Dr Liz Tompsett is the Council's deputy president and a busy surgeon. We spoke with Liz about giving back to the medical profession, work life balance and patient communication, and how she forged a successful career.
You’ve been involved with the Medical Council since 2007. What drives you to do this regulatory work on top of being a busy surgeon?
I joined the Performance Committee in 2007 and have been a Council member for the last three years. I’m involved in regulatory work because it’s a time honoured tradition throughout medicine to give back to the profession. The more you put into the profession, the more you get out of it and this has been my experience.
Many colleagues have told me they didn’t realise what the work of the Medical Council entailed until they either worked as part of the Council or had detailed knowledge of someone who did. That was definitely the case for me. A mentor thought I’d be a good fit to represent smaller hospitals. I took up the challenge and it's been really important to have that representation because the way we do things in smaller hospitals is very different to larger and tertiary level hospitals.
What have you learned from the experience? Have you seen any trends in complaints or do you have any insights you could share with the profession?
One of the things I teach registrars is to be your own worst critic. Doctors have a general tendency to wait until someone taps them on the shoulder before they retire. I believe in setting your standards high and trying to keep to them. My Medical Council work constantly reminds me of what the standard should be and what I need to continue to aim for.

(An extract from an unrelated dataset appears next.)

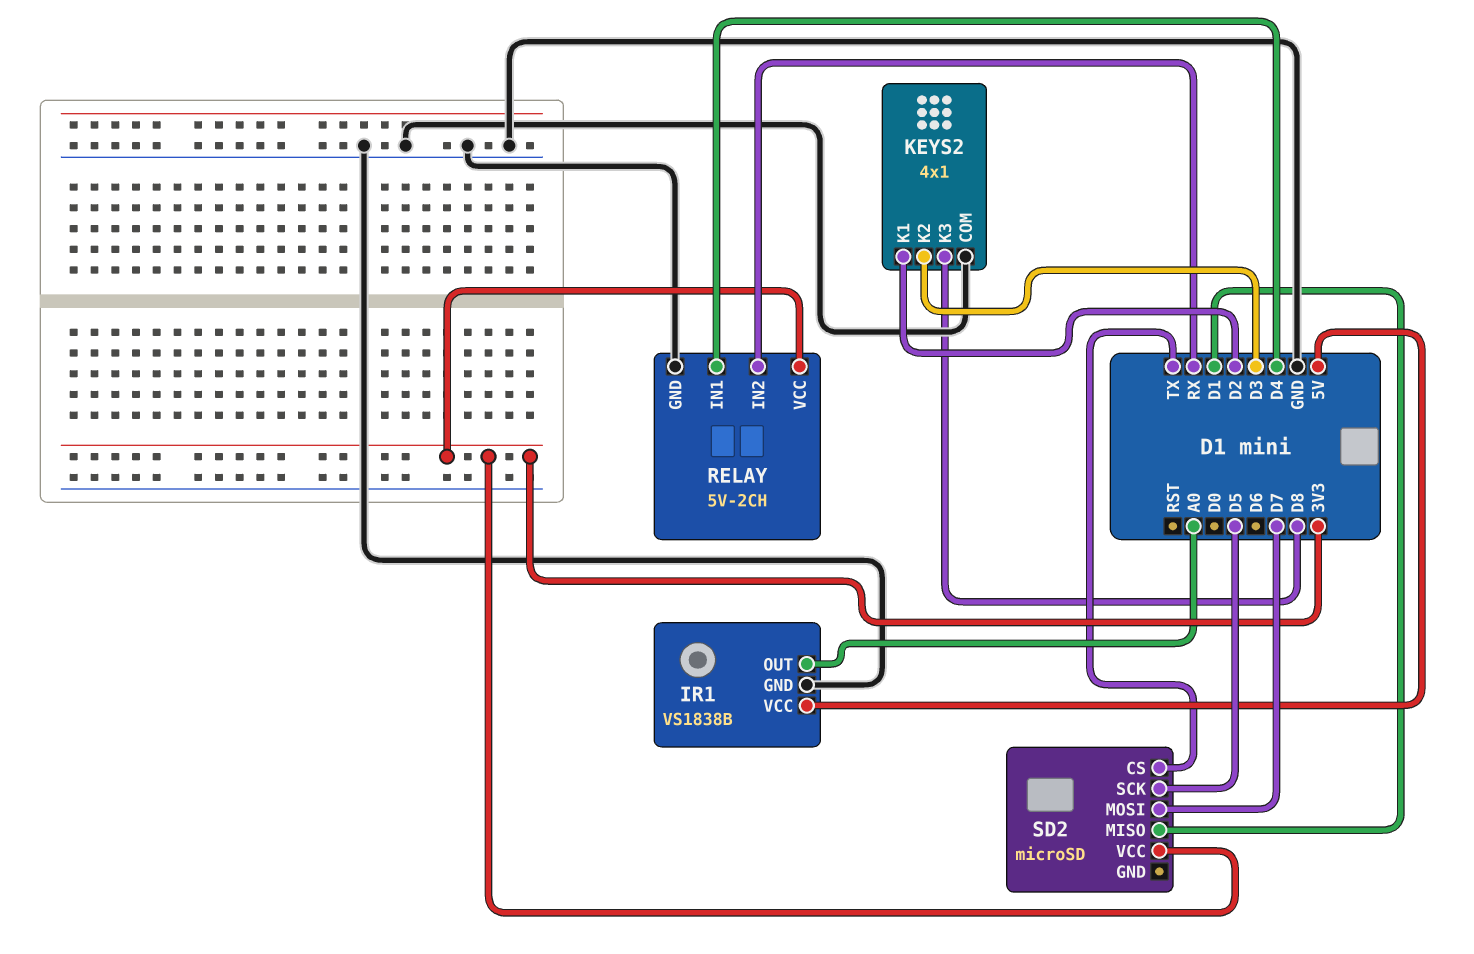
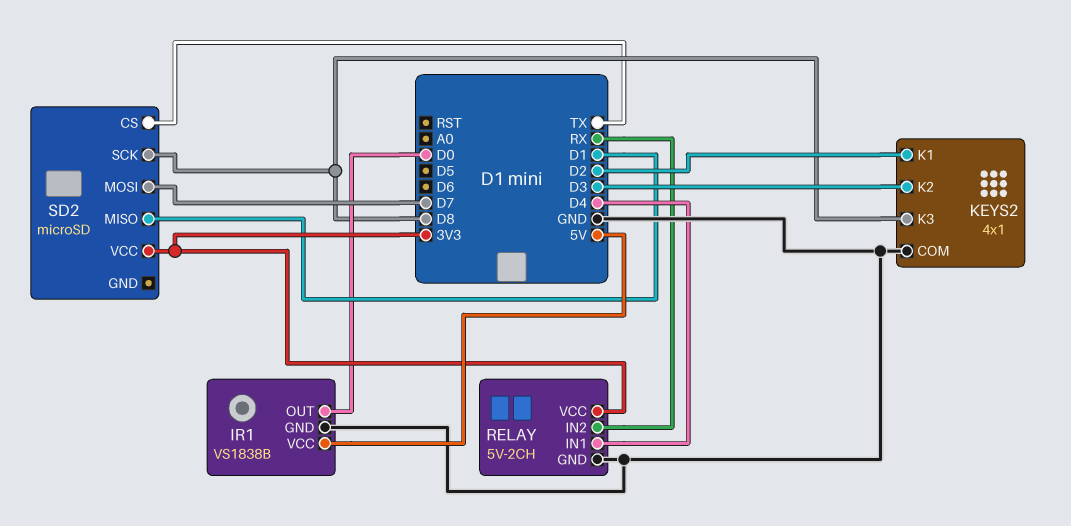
IR1 pin OUT: A0 -> D0
SD2 pin SCK: D5 -> D8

Another clear trend is that doctors who take their regulatory involvement with Council seriously and use it as a learning experience, make the most rewarding progress. If someone criticises you, there’s always something to learn. It doesn’t necessarily mean that you’ve mismanaged the patient, but often something has gone wrong in your interaction with the patient that you can take something from.
What has been your experience as a woman in surgery and do you have any advice for up and coming surgeons?
If you have the passion for it and have the aptitude, you can do anything you want. The career models now are very different to when I trained. Previously you were admired if you worked ridiculous hours, you did everything yourself and you overworked. Now we recognise that frequently leads to poor patient care. There are pathways in every specialty, even in surgery, that mean you can balance your life and you work better if you have some sort of work-life balance. I mean, obviously for women, it may mean looking after kids. Even though I don’t have children, I still don't work the long hours. I know I work better with balance.
You have a heavy load between your Council responsibilities and being a surgeon. I’ve even heard reports of you in theatre scrubs conducting online meetings with colleagues at 7:30am! How do you remain resilient?
I have always tried to make sure that I don't work insane hours, so I cap my consulting to three hours. I know that if do too many hours of consulting, I don’t provide the care I want to, can be abrupt or not explain things properly to patients. Lots of my colleagues feel pressured knowing there are patients that want to see them, so they have to make themselves available, that they have to always be there. But there's plenty of other surgeons. If a patient can't get in to see you, they'll get into somebody else.
As a surgeon, my work days can start early with rounds and run late with operations so I can optimise the cost of running the operating theatre for public health. Most surgeons don’t mind those long days because we enjoy operating and love the job. But it’s important for me to balance that with shorter consulting days and have a later start on other days. This gives me time to look after my animals, go for a run or get to the gym after work.
I've got plenty of activities outside medicine. Of course, there are times when medicine has to come first and sick patients mean being at work for 12 hours on a Saturday. But you have to be able to step back and find some balance as soon as possible. My advice is to put limits on your availability and make sure that you've got time to keep yourself sane.
What have been the strongest influences in your career?
I don’t remember actively making the decision to become a surgeon. I got to third year and I wasn't enjoying clinical medicine. I came back into fourth year and my first term was surgical, but I don't remember thinking “this is it, this is what I should do”. I often reflected that I'd be unemployable doing anything else! That's my niche. The way you think about things as a surgeon is just innate to me.
I’ve certainly worked with some people I admired. Sometimes it was that they had a great work-life balance. Sometimes it was their compassion for the patients and staff and that they kept their standards high.
You have also dedicated time to teaching. What did you enjoy most about that and was there anything you learnt during that time that helps you in your regulatory work today?
I spend a lot of time encouraging registrars to question, which is a mindset you have to take across everything. You need to be constantly thinking about whether you're doing the best thing at any one time.
It’s also critical we teach medical students how to relate to patients on their level. Often, I do this by role playing scenarios with them. Some registrars innately know how to speak to anybody. Others need it reinforced that they're not impressing anybody with jargon. It's a common complaint. Patients feel they can't follow what doctors are communicating and of course that raises issues around informed consent.
Complaints to Council present many patients who don't get the outcome that they wanted. When doctors respond saying, ‘Well, I explained all that all to them’, there's obviously a gap between what the doctor thinks they're explaining and what the patient's understanding. It can be really difficult to pick that up.
Dr Tompsett was appointed the Medical Council's deputy president from 1 July 2022.